(Page-level text extractions)
● ● ● ●

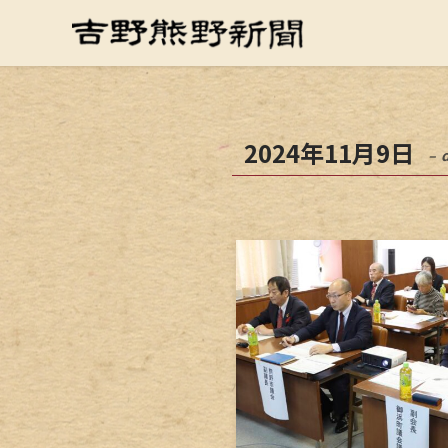
2024年11月9日
– 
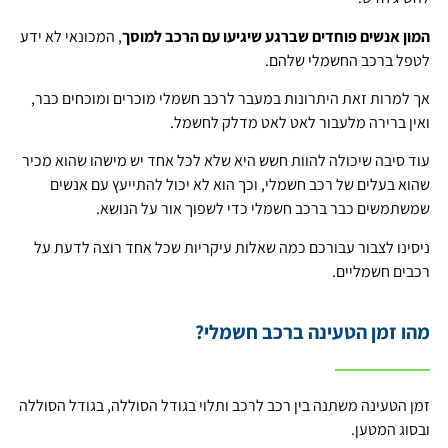
ה
מון אנשים פוחדים שברגע שיגיעו עם הרכב למוסך
, המכונאי לא ידע
לטפל ברכב החשמלי שלהם.
אך למרות זאת היתרונות במעבר לרכב חשמלי מוכרים ומוכחים כבר,
ואין ברירה מלעבור לאט לאט מדלק לחשמל.
עוד סיבה שיכולה להוות חשש היא שלא לכל אחד יש מישהו שהוא מכיר
שהוא בעלים של רכב חשמלי, וכך הוא לא יכול להתייעץ עם אנשים
שמשתמשים כבר ברכב חשמלי כדי לשפוך אור על הנושא.
ניסינו לצבור עבורכם כמה שאלות עיקריות שכל אחד רוצה לדעת על
רכבים חשמליים.
מהו זמן הטעינה ברכב חשמלי?
זמן הטעינה משתנה בין רכב לרכב ותלוי בגודל הסוללה, בגודל הסוללה
ובסוג המטען.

● ● ● ●

§ Task brief:
Look above for the line that contains "המכונאי לא ידע". Starting there, transcribe every line exactly until you have copied the line that contains "רכבים חשמליים.".

§ Task solution:
, המכונאי לא ידע
לטפל ברכב החשמלי שלהם.
אך למרות זאת היתרונות במעבר לרכב חשמלי מוכרים ומוכחים כבר,
ואין ברירה מלעבור לאט לאט מדלק לחשמל.
עוד סיבה שיכולה להוות חשש היא שלא לכל אחד יש מישהו שהוא מכיר
שהוא בעלים של רכב חשמלי, וכך הוא לא יכול להתייעץ עם אנשים
שמשתמשים כבר ברכב חשמלי כדי לשפוך אור על הנושא.
ניסינו לצבור עבורכם כמה שאלות עיקריות שכל אחד רוצה לדעת על
רכבים חשמליים.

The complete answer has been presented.